Further, Thomae's function is continuous at every irrational and discontinuous at every rational. This is not obvious, but very easy to prove.

The real value in this definition is the ability to prove abstract properties of abstract functions. One needs something precise enough to show that continuous functions are integrable at all, for instance. Similarly, to prove the fundamental theorems of calculus for continuously differentiable functions, one needs something to lean on. [You can find such a proof in some calculus texts, or any first real analysis text].

Answer 6

The $\delta-\epsilon$ definition of limits is a theorem generator for evaluating limits. Using it you can prove things like

If $\displaystyle \lim_{x\to x_0}f(x) = L$ and $\displaystyle \lim_{x\to x_0}g(x) = M$, then

$\displaystyle \quad \lim_{x\to x_0} f(x) + g(x) = L+M$

$\displaystyle \quad \lim_{x\to x_0} f(x) g(x) = LM$

$\displaystyle \quad \lim_{x\to x_0} \frac{f(x)}{g(x)} = \frac LM$ (Provided $M\ne 0$.)

You can use it to prove that all polynomials in $\mathbb R[x]$ are continuous. That composition of continuous functions is continuous (with the appropriate warnings about division by $0$)

and many more.

Answer 7

In a typical class on single variable calculus, I would imagine that you could get away without using the $\varepsilon-\delta$ definition directly and just using things like L'Hopital's rule. Certainly, when calculus was first formulated, it was done so without that rigor, and yet people were still able to get correct (and even astonishing) results. However, this is more a consequence of most familiar examples falling under a few rules than a case where a few rules cover everything imaginable.

That said, when we try to avoid the definition, we end up needing a lot of rules.

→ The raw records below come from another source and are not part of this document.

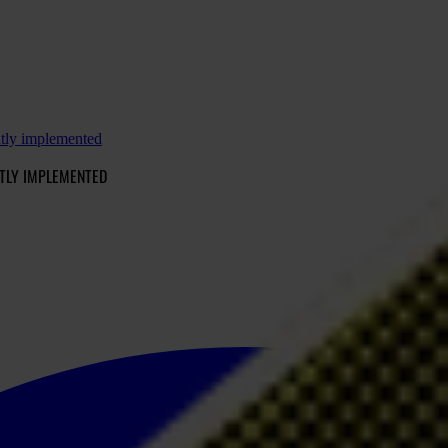
ntly implemented
TLY IMPLEMENTED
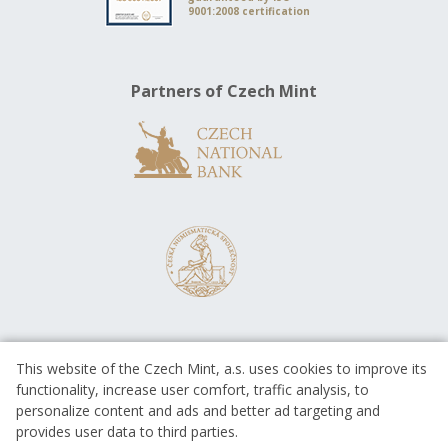
9001:2008 certification
Partners of Czech Mint
This website of the Czech Mint, a.s. uses cookies to improve its
functionality, increase user comfort, traffic analysis, to
personalize content and ads and better ad targeting and
provides user data to third parties.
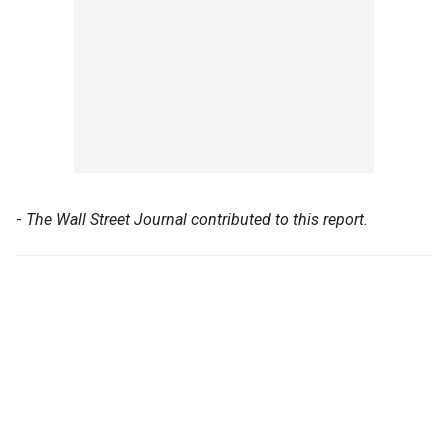
-
The Wall Street Journal contributed to this report.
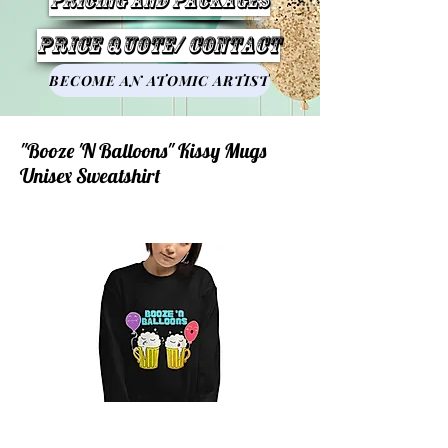
Pricing and Packages
Price Quote/ Contact
BECOME AN ATOMIC ARTIST
"Booze 'N Balloons" Kissy Mugs
Unisex Sweatshirt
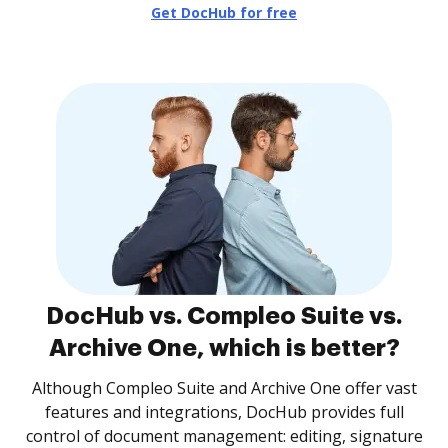
Get DocHub for free
DocHub vs. Compleo Suite vs.
Archive One, which is better?
Although Compleo Suite and Archive One offer vast
features and integrations, DocHub provides full
control of document management: editing, signature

For instance, if we want to know that $$\sum_{i=1}^{\infty}\frac{(-1)^i}{i}$$ converges, we want the alternating series test, but if we want to know that $$\sum_{i=1}^{\infty}\frac{1}{i^2}$$ converges, we want the integral test. Of course we can prove all these things and never worry about $\varepsilon-\delta$ again, but we end up assuming a lot of machinery which we had to construct.

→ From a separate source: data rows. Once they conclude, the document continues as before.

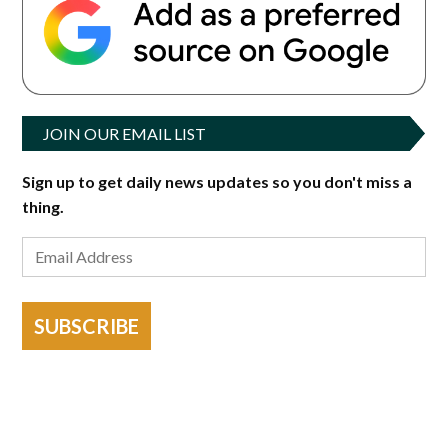
JOIN OUR EMAIL LIST
Sign up to get daily news updates so you don't miss a
thing.
SUBSCRIBE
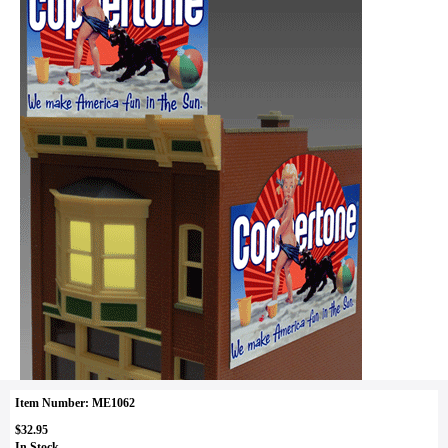
Item Number: ME1062
$32.95
In Stock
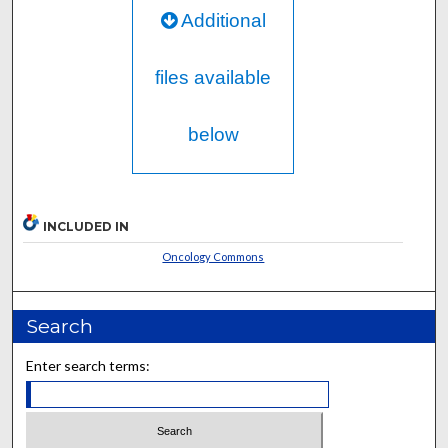
Additional
files available
below
INCLUDED IN
Oncology Commons
Search
Enter search terms:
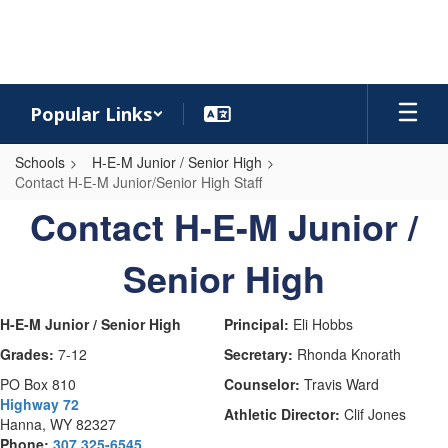
Skip
to
main
content
Popular Links
Schools
H-E-M Junior / Senior High
Contact H-E-M Junior/Senior High Staff
Contact
Contact H-E-M Junior /
H-
Senior High
E-
M
Junior/Senior
H-E-M Junior / Senior High
Principal:
Eli Hobbs
High
Grades:
7-12
Secretary:
Rhonda Knorath
Staff
PO Box 810
Counselor:
Travis Ward
Highway 72
Athletic Director:
Clif Jones
Hanna, WY 82327
Phone:
307 325-6545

In particular, when presented with a new kind of problem, we might need to go all the way back to $\varepsilon-\delta$ in order to build more machinery. For instance, consider the function: $$f(x)=\sum_{i=1}^{\infty}\frac{\sin(2^nx)}{2^n}$$ which can reasonably be seen to converge. We might wonder if $f'(x)$ exists anywhere. Termwise differentiation gives $$f'(x)=\sum_{i=1}^{\infty}\cos(2^nx)$$ which doesn't converge anywhere (since the limit doesn't go to $0$). Problem is that the termwise derivative not converging doesn't necessarily tell us anything about the function itself - for instance, we easily have that $$\sin(x)=\sum_{i=1}^{\infty}\frac{\sin(3^ix)}{2^i}-\frac{\sin(3^{i+1}x)}{2^{i+1}}$$ because the sum telescopes, but differentiating both sides (assuming that termwise differentiation works) gives: $$\cos(x)=\sum_{i=1}^{\infty}\frac{3^i}{2^i}\cos(3^ix)-\frac{3^{i+1}}{2^{i+1}}\cos(3^{i+1}x)$$ where the terms on the left go to $\infty$, so the sum doesn't converge. So, thus, we're left without tools other than $\varepsilon-\delta$ to approach such a problem (and it turns out not to be trivial).

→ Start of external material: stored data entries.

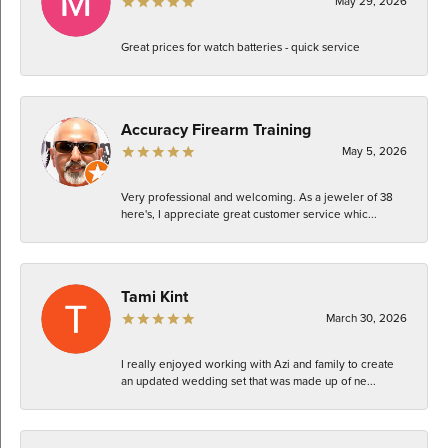
May 29, 2026
Great prices for watch batteries - quick service
Accuracy Firearm Training
May 5, 2026
Very professional and welcoming. As a jeweler of 38
here's, I appreciate great customer service whic...
Tami Kint
March 30, 2026
I really enjoyed working with Azi and family to create
an updated wedding set that was made up of ne...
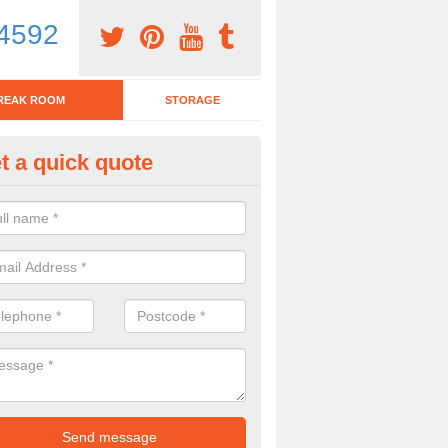
4592
REAK ROOM
STORAGE
t a quick quote
tchen Bar Stool in Achnaha
eed of a kitchen bar stool? Check out our huge selection. Simply comp
 now for more information on the designs we have.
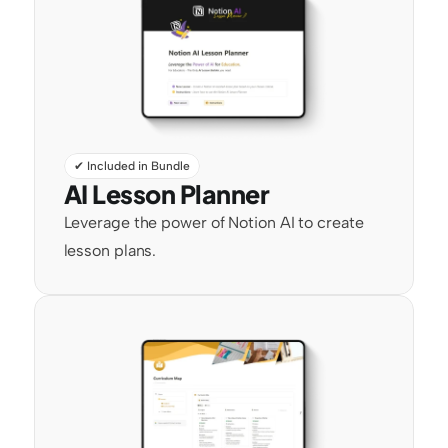
✔ Included in Bundle
AI Lesson Planner
Leverage the power of Notion AI to create 
lesson plans.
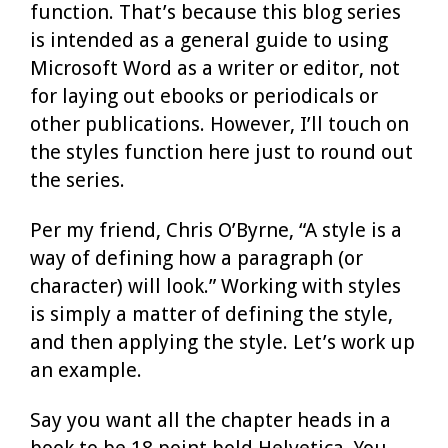
function. That’s because this blog series
is intended as a general guide to using
Microsoft Word as a writer or editor, not
for laying out ebooks or periodicals or
other publications. However, I’ll touch on
the styles function here just to round out
the series.
Per my friend, Chris O’Byrne, “A style is a
way of defining how a paragraph (or
character) will look.” Working with styles
is simply a matter of defining the style,
and then applying the style. Let’s work up
an example.
Say you want all the chapter heads in a
book to be 18 point bold Helvetica. You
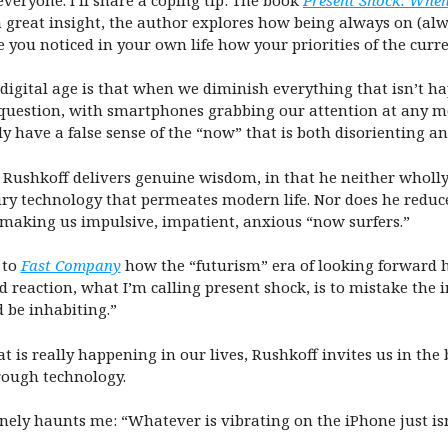
 great insight, the author explores how being always on (alw
e you noticed in your own life how your priorities of the cur
digital age is that when we diminish everything that isn’t 
 question, with smartphones grabbing our attention at any m
y have a false sense of the “now” that is both disorienting an
, Rushkoff delivers genuine wisdom, in that he neither wholl
ry technology that permeates modern life. Nor does he reduce
 making us impulsive, impatient, anxious “now surfers.”
 to
Fast Company
how the “futurism” era of looking forward h
d reaction, what I’m calling present shock, is to mistake the 
be inhabiting.”
 is really happening in our lives, Rushkoff invites us in the 
rough technology.
ely haunts me: “Whatever is vibrating on the iPhone just isn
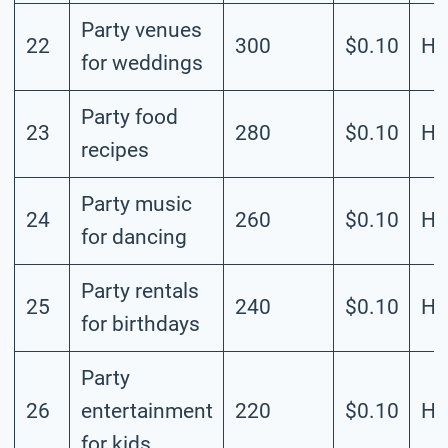
Party venues
22
300
$0.10
Hi
for weddings
Party food
23
280
$0.10
Hi
recipes
Party music
24
260
$0.10
Hi
for dancing
Party rentals
25
240
$0.10
Hi
for birthdays
Party
26
entertainment
220
$0.10
Hi
for kids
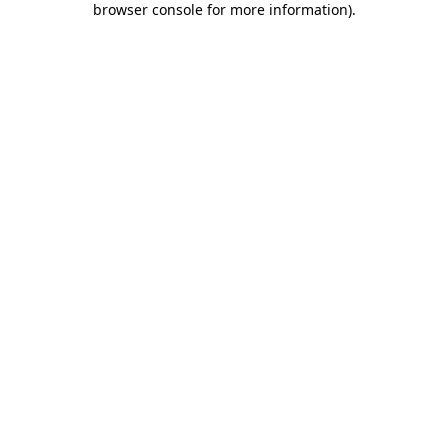
browser console for more information)
.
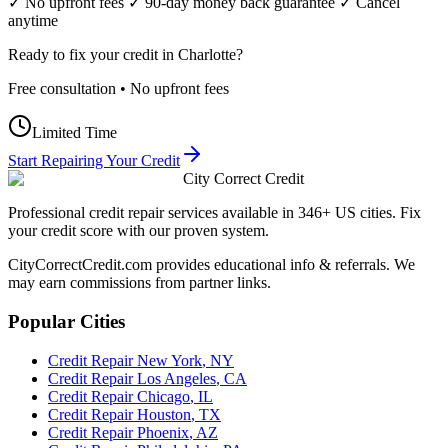
✓ No upfront fees ✓ 90-day money back guarantee ✓ Cancel
anytime
Ready to fix your credit in
Charlotte
?
Free consultation • No upfront fees
Limited Time
Start Repairing Your Credit
City Correct Credit
Professional credit repair services available in 346+ US cities. Fix
your credit score with our proven system.
CityCorrectCredit.com provides educational info & referrals. We
may earn commissions from partner links.
Popular Cities
Credit Repair
New York
,
NY
Credit Repair
Los Angeles
,
CA
Credit Repair
Chicago
,
IL
Credit Repair
Houston
,
TX
Credit Repair
Phoenix
,
AZ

My point here is that, yes, we usually abstract away from the $\varepsilon-\delta$ definition. We try to prove lemmas which capture our intuition and which allows us to work intuitively, yet support our work rigorously (without any mathematical contortion beyond the initial proof of whatever lemma we wanted). And, indeed, if we have an intuitive answer, we probably have some "higher level" theorem we can apply to get that result to work well with our intuition. However, given that $\varepsilon-\delta$ defines the central idea of study, sometimes we need to go back to the definition either to prove more lemmas, or to investigate some object which defies our usual approach.